Guides / Camp Cooking

Backcountry Meals That Aren't Sad: A Starter Playbook

Trail food fails in two directions: too heavy and too depressing. The fix isn't a fancier stove — it's a repeatable system built around calories per ounce, quick water, and a few builds you actually look forward to.

Camp Cooking — illustrative
Illustrative

Plan by calories per ounce, not by meal

On a moving day you'll burn far more than at home — often 3,000–4,500 calories. Packing enough food that's also light means targeting roughly 100+ calories per ounce. Fats (olive oil, nut butters, cheese) are the densest lever; a splash of oil into dinner is free calories at almost no weight.

Repackage everything out of boxes into zip bags. You're carrying food, not cardboard.

Master one hot-water meal and you're set

The lightest hot system is 'just add boiling water': pour it into a freezer-bag or pot meal, seal, wait ten minutes, eat.

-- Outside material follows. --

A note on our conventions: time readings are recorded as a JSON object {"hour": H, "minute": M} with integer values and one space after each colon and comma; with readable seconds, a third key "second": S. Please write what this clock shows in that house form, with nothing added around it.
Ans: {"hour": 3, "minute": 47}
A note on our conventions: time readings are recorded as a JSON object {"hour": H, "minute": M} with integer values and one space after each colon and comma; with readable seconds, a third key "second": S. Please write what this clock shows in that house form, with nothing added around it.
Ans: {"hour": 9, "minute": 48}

Instant mashed potatoes, couscous, ramen, and dehydrated beans all rehydrate this way with almost no cook time and almost no fuel.

Cold-soaking skips the stove entirely — add cold water to couscous, instant oats, or ramen in a screw-top jar, walk for 30–60 minutes, and it's ready. It's slower but saves fuel weight on long trips.

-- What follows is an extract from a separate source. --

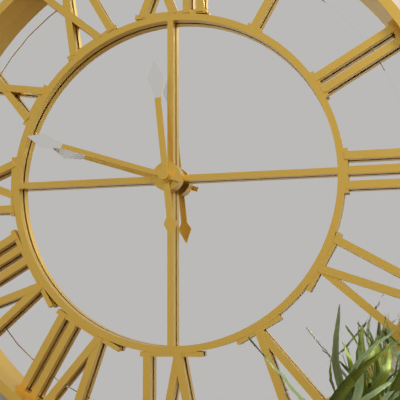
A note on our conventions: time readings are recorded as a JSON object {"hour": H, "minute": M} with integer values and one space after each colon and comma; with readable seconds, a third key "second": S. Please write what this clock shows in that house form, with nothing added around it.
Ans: {"hour": 11, "minute": 48}
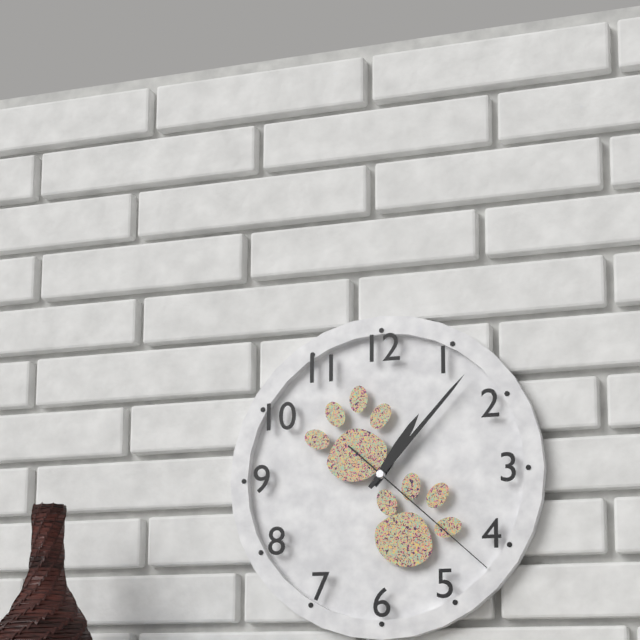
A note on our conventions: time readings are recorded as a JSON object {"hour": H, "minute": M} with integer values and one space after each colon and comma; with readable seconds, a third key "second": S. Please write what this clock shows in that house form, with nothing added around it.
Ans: {"hour": 1, "minute": 7, "second": 22}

Three builds to start with

Breakfast: instant oats + powdered milk + a scoop of nut butter + dried fruit. Just add hot or cold water.

Lunch: tortillas + hard cheese + a foil packet of tuna or salmon + hot sauce. No cooking, high calorie.

Dinner: instant mashed potatoes + a packet of gravy + crumbled bacon or a foil chicken pouch, finished with a glug of olive oil.

The quick version
  • Target ~100+ calories per ounce; fat is your friend.
  • One 'just add boiling water' meal covers most dinners.
  • Cold-soak to skip the stove on long, fuel-conscious trips.
  • Repackage out of boxes — carry food, not packaging.